Task to complete =>
Please filter the entries and return only the lines that include "National".

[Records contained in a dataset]

==================================================

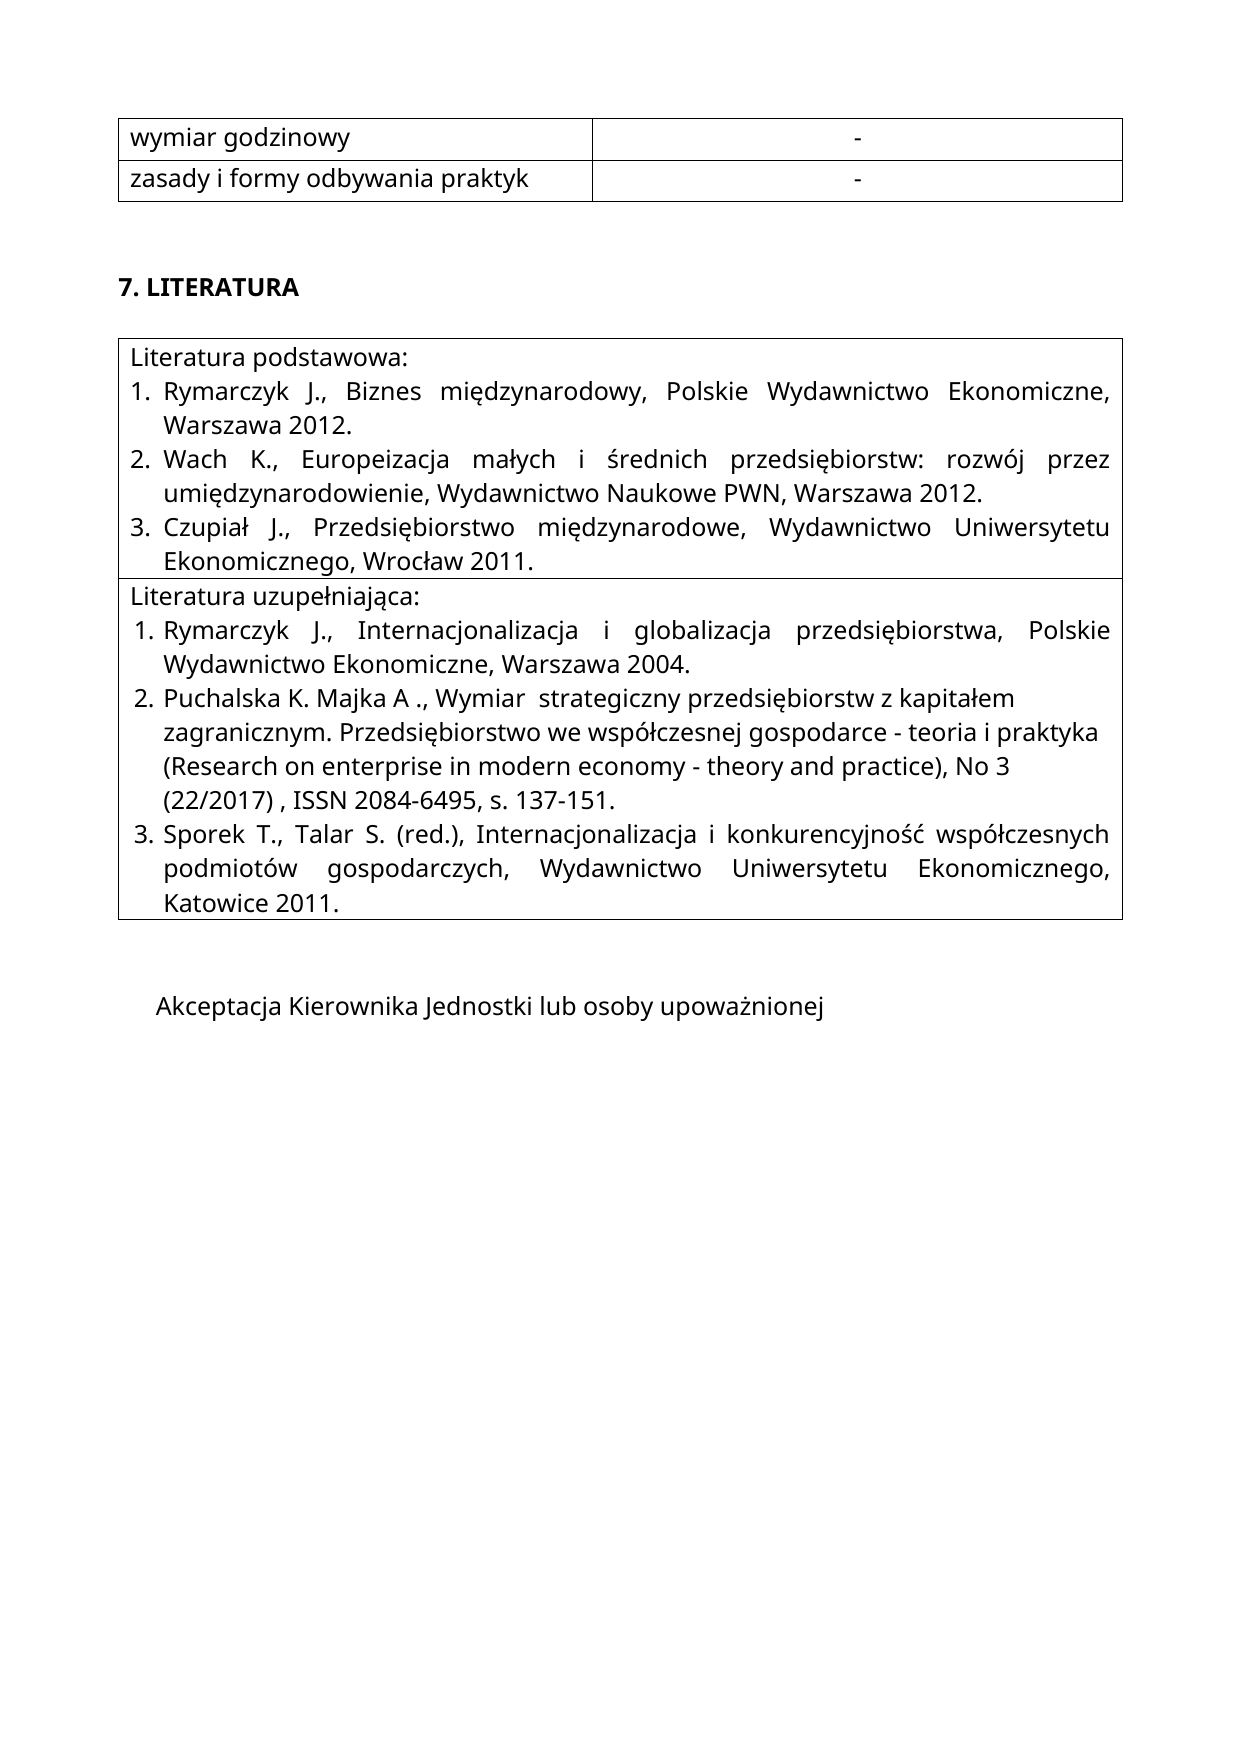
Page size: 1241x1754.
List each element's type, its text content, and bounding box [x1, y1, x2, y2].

table_header Literatura podstawowa: Rymarczyk J., Biznes międzynarodowy, Polskie Wydawnictwo Ekonomiczne, Warszawa 2012. Wach K., Europeizacja małych i średnich przedsiębiorstw: rozwój przez umiędzynarodowienie, Wydawnictwo Naukowe PWN, Warszawa 2012. Czupiał J., Przedsiębiorstwo międzynarodowe, Wydawnictwo Uniwersytetu Ekonomicznego, Wrocław 2011. [119, 339, 1122, 578]
table_cell zasady i formy odbywania praktyk [119, 161, 592, 201]
table_header - [593, 119, 1122, 159]
table_cell Literatura uzupełniająca: Rymarczyk J., Internacjonalizacja i globalizacja przedsiębiorstwa, Polskie Wydawnictwo Ekonomiczne, Warszawa 2004. Puchalska K. Majka A ., Wymiar strategiczny przedsiębiorstw z kapitałem zagranicznym. Przedsiębiorstwo we współczesnej gospodarce - teoria i praktyka (Research on enterprise in modern economy - theory and practice), No 3 (22/2017) , ISSN 2084-6495, s. 137-151. Sporek T., Talar S. (red.), Internacjonalizacja i konkurencyjność współczesnych podmiotów gospodarczych, Wydawnictwo Uniwersytetu Ekonomicznego, Katowice 2011. [119, 579, 1122, 919]
table_cell - [593, 161, 1122, 201]
table_header wymiar godzinowy [119, 119, 592, 159]
text Akceptacja Kierownika Jednostki lub osoby upoważnionej [156, 988, 1122, 1022]
text 7. LITERATURA [118, 270, 1122, 304]
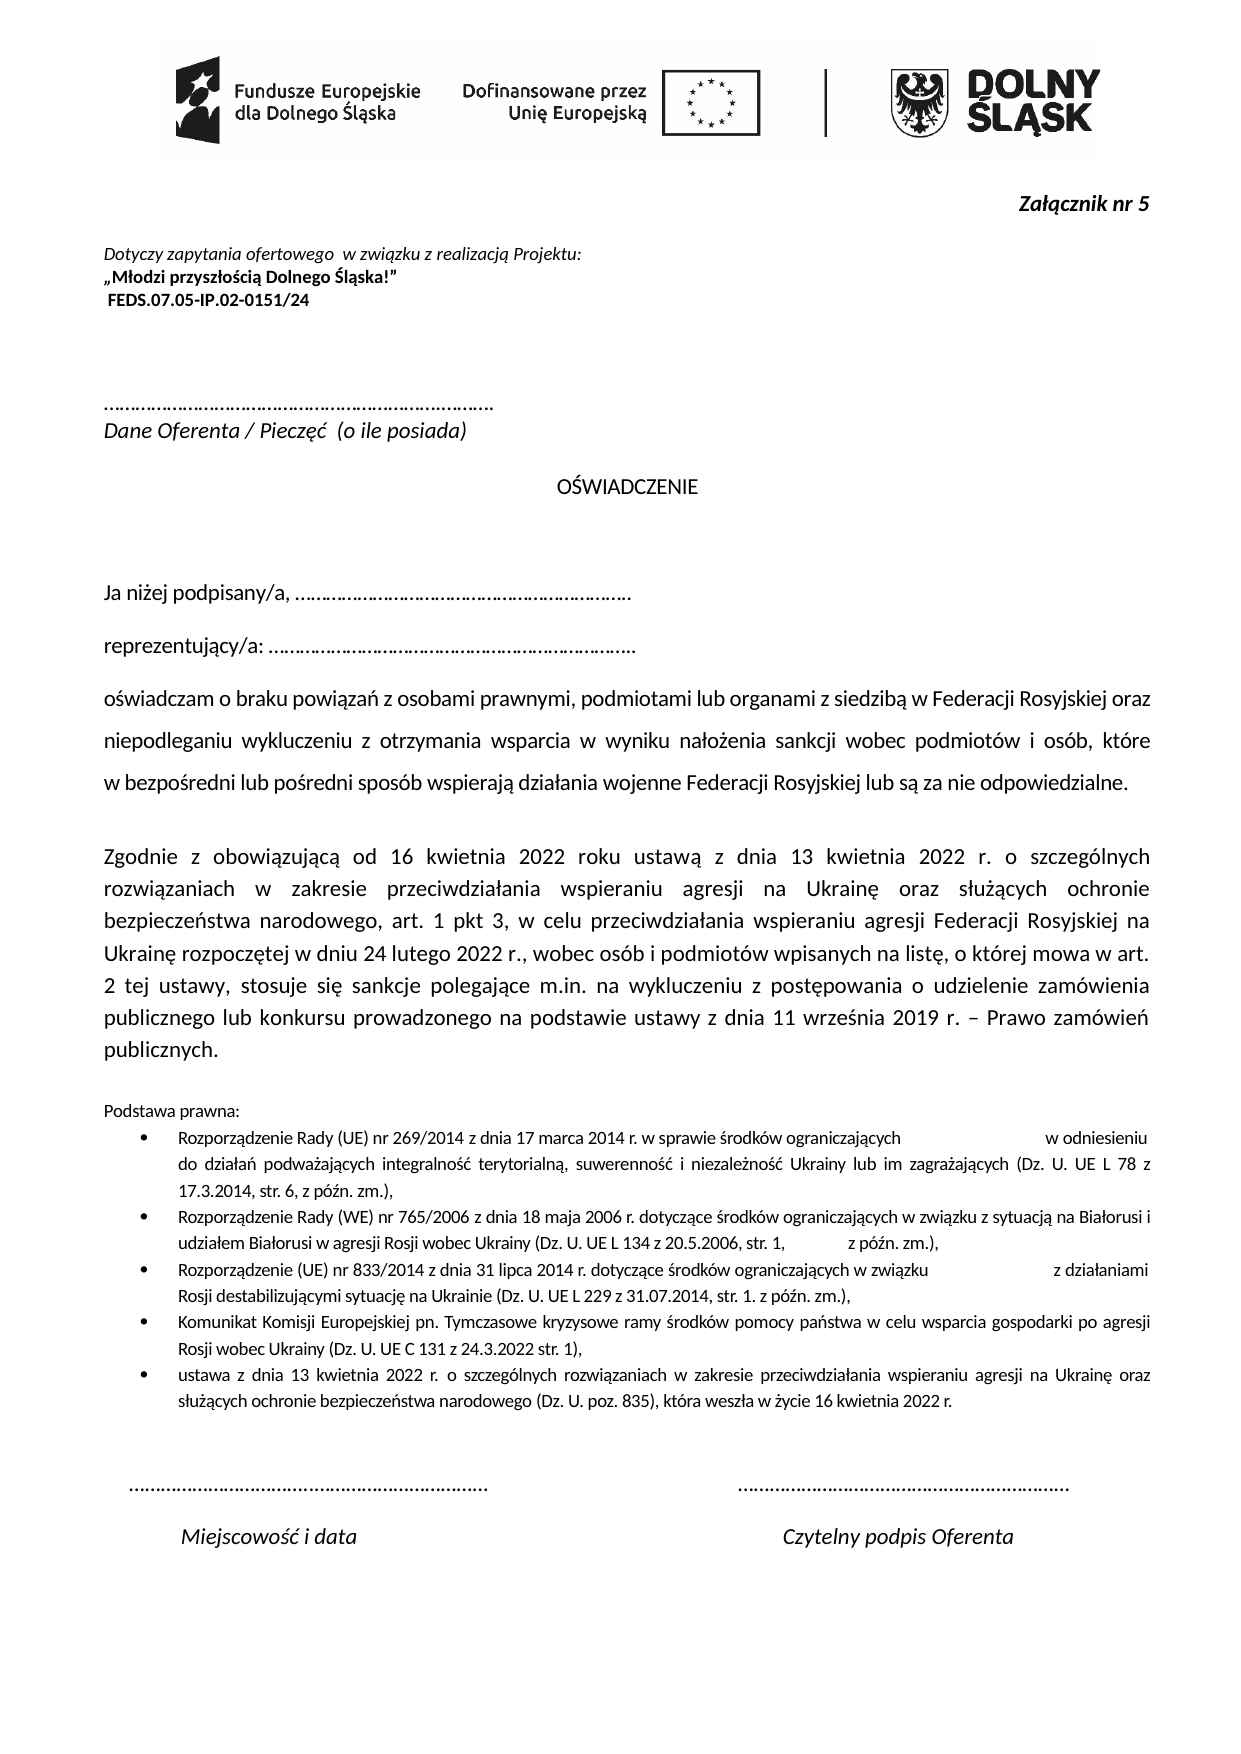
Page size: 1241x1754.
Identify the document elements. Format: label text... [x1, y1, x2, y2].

text ……………………………………………………….………. [103, 388, 1152, 416]
text Dotyczy zapytania ofertowego w związku z realizacją Projektu: [103, 242, 1152, 265]
text oświadczam o braku powiązań z osobami prawnymi, podmiotami lub organami z siedzibą w Federacji Rosyjskiej oraz niepodleganiu wykluczeniu z otrzymania wsparcia w wyniku nałożenia sankcji wobec podmiotów i osób, które w bezpośredni lub pośredni sposób wspierają działania wojenne Federacji Rosyjskiej lub są za nie odpowiedzialne. [103, 684, 1152, 796]
list ustawa z dnia 13 kwietnia 2022 r. o szczególnych rozwiązaniach w zakresie przeciwdziałania wspieraniu agresji na Ukrainę oraz służących ochronie bezpieczeństwa narodowego (Dz. U. poz. 835), która weszła w życie 16 kwietnia 2022 r. [141, 1363, 1152, 1412]
text reprezentujący/a: …………………………………………………………….. [103, 631, 1152, 659]
text Miejscowość i data Czytelny podpis Oferenta [103, 1522, 1152, 1550]
picture [154, 34, 1101, 166]
list Rozporządzenie Rady (WE) nr 765/2006 z dnia 18 maja 2006 r. dotyczące środków ograniczających w związku z sytuacją na Białorusi i udziałem Białorusi w agresji Rosji wobec Ukrainy (Dz. U. UE L 134 z 20.5.2006, str. 1, z późn. zm.), [141, 1205, 1152, 1254]
text OŚWIADCZENIE [103, 472, 1152, 500]
text Załącznik nr 5 [103, 189, 1152, 217]
text Zgodnie z obowiązującą od 16 kwietnia 2022 roku ustawą z dnia 13 kwietnia 2022 r. o szczególnych rozwiązaniach w zakresie przeciwdziałania wspieraniu agresji na Ukrainę oraz służących ochronie bezpieczeństwa narodowego, art. 1 pkt 3, w celu przeciwdziałania wspieraniu agresji Federacji Rosyjskiej na Ukrainę rozpoczętej w dniu 24 lutego 2022 r., wobec osób i podmiotów wpisanych na listę, o której mowa w art. 2 tej ustawy, stosuje się sankcje polegające m.in. na wykluczeniu z postępowania o udzielenie zamówienia publicznego lub konkursu prowadzonego na podstawie ustawy z dnia 11 września 2019 r. – Prawo zamówień publicznych. [103, 842, 1152, 1063]
list Rozporządzenie Rady (UE) nr 269/2014 z dnia 17 marca 2014 r. w sprawie środków ograniczających w odniesieniu do działań podważających integralność terytorialną, suwerenność i niezależność Ukrainy lub im zagrażających (Dz. U. UE L 78 z 17.3.2014, str. 6, z późn. zm.), [141, 1126, 1152, 1202]
text Podstawa prawna: [103, 1100, 1152, 1123]
text ……………………………..…………………………… ……………………………………………………… [103, 1469, 1152, 1497]
text Ja niżej podpisany/a, ……………………………………………………….. [103, 578, 1152, 606]
text „Młodzi przyszłością Dolnego Śląska!” [103, 265, 1152, 288]
list Rozporządzenie (UE) nr 833/2014 z dnia 31 lipca 2014 r. dotyczące środków ograniczających w związku z działaniami Rosji destabilizującymi sytuację na Ukrainie (Dz. U. UE L 229 z 31.07.2014, str. 1. z późn. zm.), [141, 1258, 1152, 1307]
text Dane Oferenta / Pieczęć (o ile posiada) [103, 416, 1152, 444]
list Komunikat Komisji Europejskiej pn. Tymczasowe kryzysowe ramy środków pomocy państwa w celu wsparcia gospodarki po agresji Rosji wobec Ukrainy (Dz. U. UE C 131 z 24.3.2022 str. 1), [141, 1311, 1152, 1360]
text FEDS.07.05-IP.02-0151/24 [103, 288, 1152, 311]
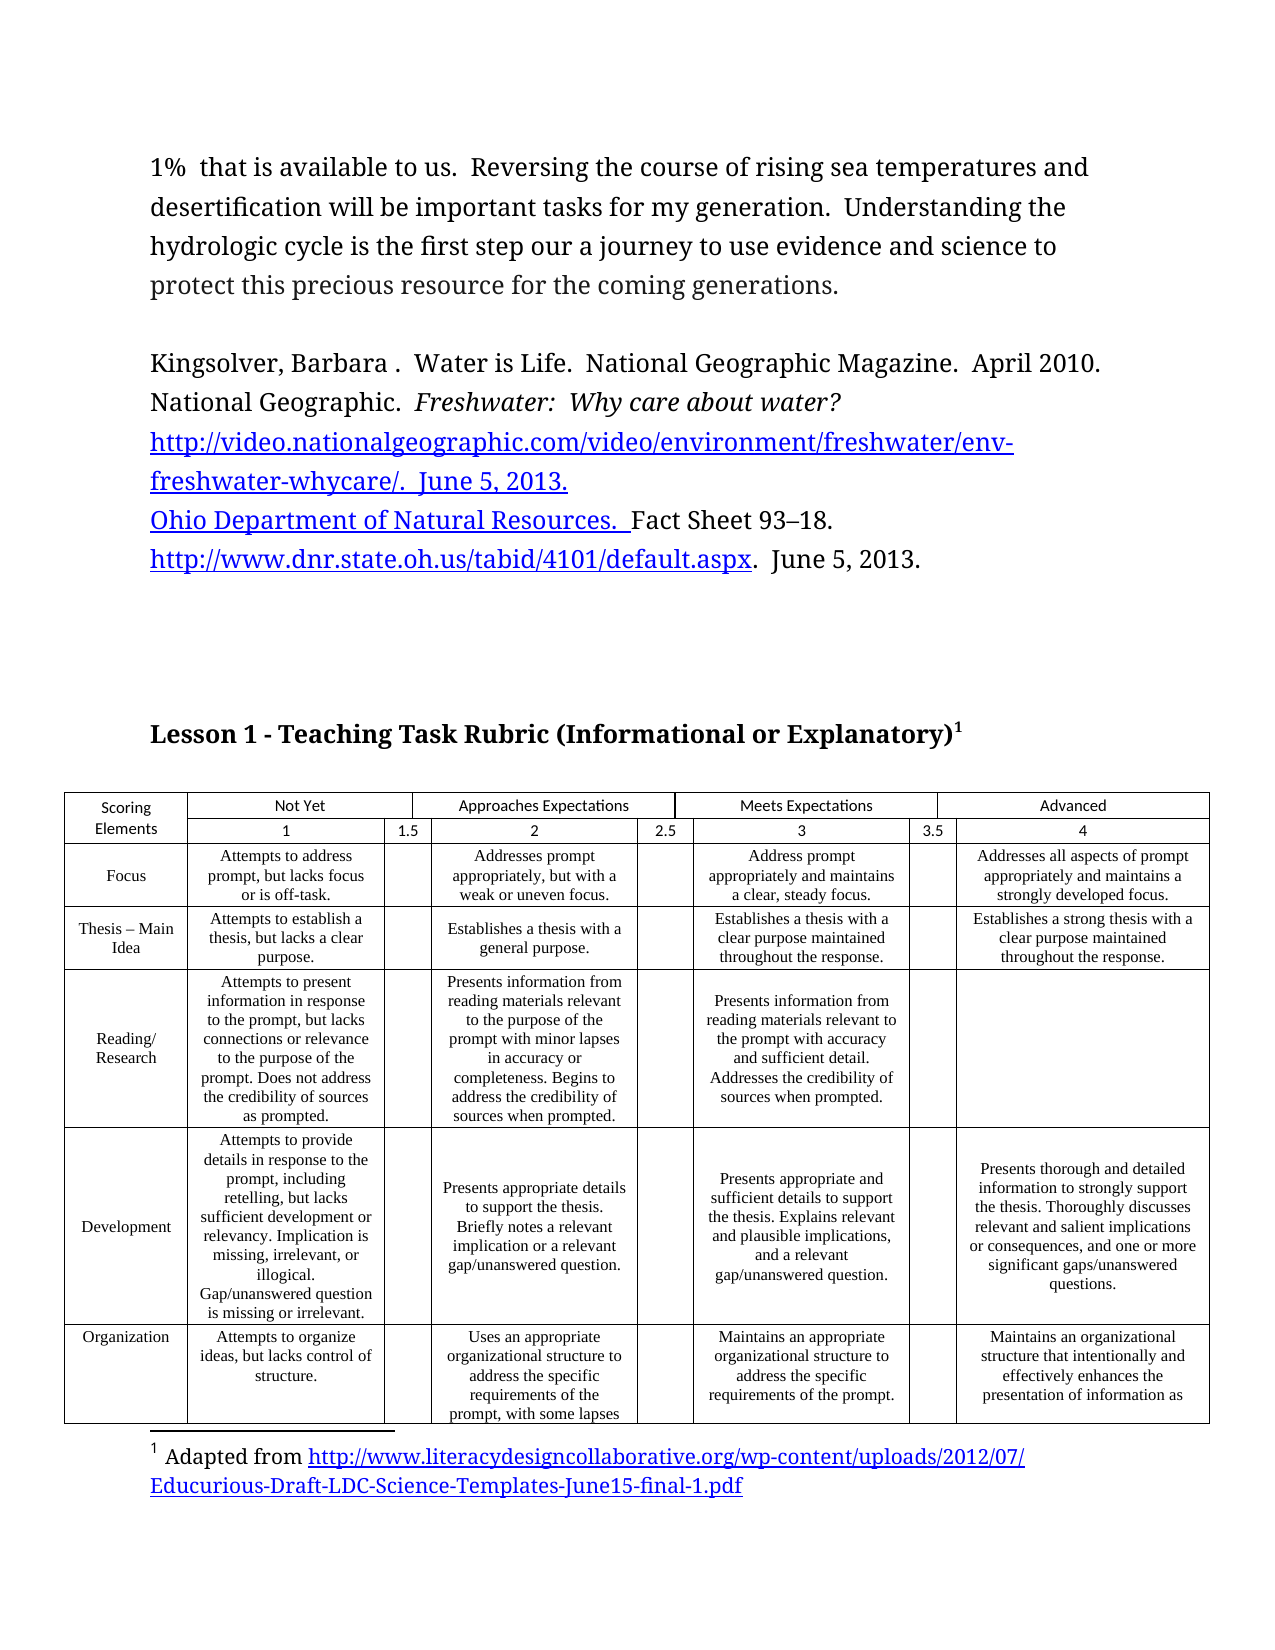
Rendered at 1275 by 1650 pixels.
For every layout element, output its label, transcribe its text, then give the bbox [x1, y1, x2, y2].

table_cell [638, 970, 693, 1127]
table_cell [385, 970, 431, 1127]
table_cell 3.5 [910, 819, 956, 843]
table_cell [957, 970, 1209, 1127]
table_cell 1 [188, 819, 384, 843]
table_cell Presents information from reading materials relevant to the prompt with accuracy and sufficient detail. Addresses the credibility of sources when prompted. [694, 970, 909, 1127]
table_header Not Yet [188, 793, 412, 818]
table_cell Presents appropriate details to support the thesis. Briefly notes a relevant implication or a relevant gap/unanswered question. [432, 1128, 637, 1324]
table_cell Attempts to provide details in response to the prompt, including retelling, but lacks sufficient development or relevancy. Implication is missing, irrelevant, or illogical. Gap/unanswered question is missing or irrelevant. [188, 1128, 384, 1324]
table_cell Attempts to present information in response to the prompt, but lacks connections or relevance to the purpose of the prompt. Does not address the credibility of sources as prompted. [188, 970, 384, 1127]
table_cell 3 [694, 819, 909, 843]
table_cell Presents information from reading materials relevant to the purpose of the prompt with minor lapses in accuracy or completeness. Begins to address the credibility of sources when prompted. [432, 970, 637, 1127]
table_cell Attempts to establish a thesis, but lacks a clear purpose. [188, 907, 384, 968]
text Kingsolver, Barbara . Water is Life. National Geographic Magazine. April 2010. [150, 346, 1125, 380]
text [150, 150, 1125, 302]
table_cell Reading/ Research [65, 970, 187, 1127]
table_cell 2.5 [638, 819, 693, 843]
table_cell 1.5 [385, 819, 431, 843]
table_cell [910, 970, 956, 1127]
table_cell Establishes a strong thesis with a clear purpose maintained throughout the response. [957, 907, 1209, 968]
table_cell [385, 1128, 431, 1324]
table_cell [385, 844, 431, 906]
table_cell [638, 1325, 693, 1423]
table_cell [385, 1325, 431, 1423]
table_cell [432, 1325, 637, 1423]
table_cell Establishes a thesis with a clear purpose maintained throughout the response. [694, 907, 909, 968]
table_cell [385, 907, 431, 968]
table_cell Addresses all aspects of prompt appropriately and maintains a strongly developed focus. [957, 844, 1209, 906]
table_header Advanced [938, 793, 1209, 818]
table_cell Focus [65, 844, 187, 906]
table_cell [910, 1325, 956, 1423]
table_cell Thesis – Main Idea [65, 907, 187, 968]
table_cell [910, 844, 956, 906]
table_cell Presents appropriate and sufficient details to support the thesis. Explains relevant and plausible implications, and a relevant gap/unanswered question. [694, 1128, 909, 1324]
table_cell [910, 1128, 956, 1324]
table_cell [638, 844, 693, 906]
table_cell 4 [957, 819, 1209, 843]
table_cell Organization [65, 1325, 187, 1423]
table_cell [694, 1325, 909, 1423]
table_cell Presents thorough and detailed information to strongly support the thesis. Thoroughly discusses relevant and salient implications or consequences, and one or more significant gaps/unanswered questions. [957, 1128, 1209, 1324]
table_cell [957, 1325, 1209, 1423]
table_cell Address prompt appropriately and maintains a clear, steady focus. [694, 844, 909, 906]
table_header Scoring Elements [65, 793, 187, 843]
table_header Approaches Expectations [413, 793, 674, 818]
table_header Meets Expectations [676, 793, 937, 818]
table_cell Addresses prompt appropriately, but with a weak or uneven focus. [432, 844, 637, 906]
text National Geographic. Freshwater: Why care about water? http://video.nationalgeographic.com/video/environment/freshwater/env-freshwater-whycare/. June 5, 2013. [150, 385, 1125, 497]
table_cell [188, 1325, 384, 1423]
text Ohio Department of Natural Resources. Fact Sheet 93–18. http://www.dnr.state.oh.us/tabid/4101/default.aspx. June 5, 2013. [150, 502, 1125, 576]
text Lesson 1 - Teaching Task Rubric (Informational or Explanatory) [150, 717, 1125, 751]
table_cell 2 [432, 819, 637, 843]
table_cell Attempts to address prompt, but lacks focus or is off-task. [188, 844, 384, 906]
table_cell [638, 1128, 693, 1324]
table_cell Development [65, 1128, 187, 1324]
table_cell [638, 907, 693, 968]
table_cell Establishes a thesis with a general purpose. [432, 907, 637, 968]
table_cell [910, 907, 956, 968]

==================================================

Task result =>
text Kingsolver, Barbara . Water is Life. National Geographic Magazine. April 2010. [150, 346, 1125, 380]
text National Geographic. Freshwater: Why care about water? http://video.nationalgeographic.com/video/environment/freshwater/env-freshwater-whycare/. June 5, 2013. [150, 385, 1125, 497]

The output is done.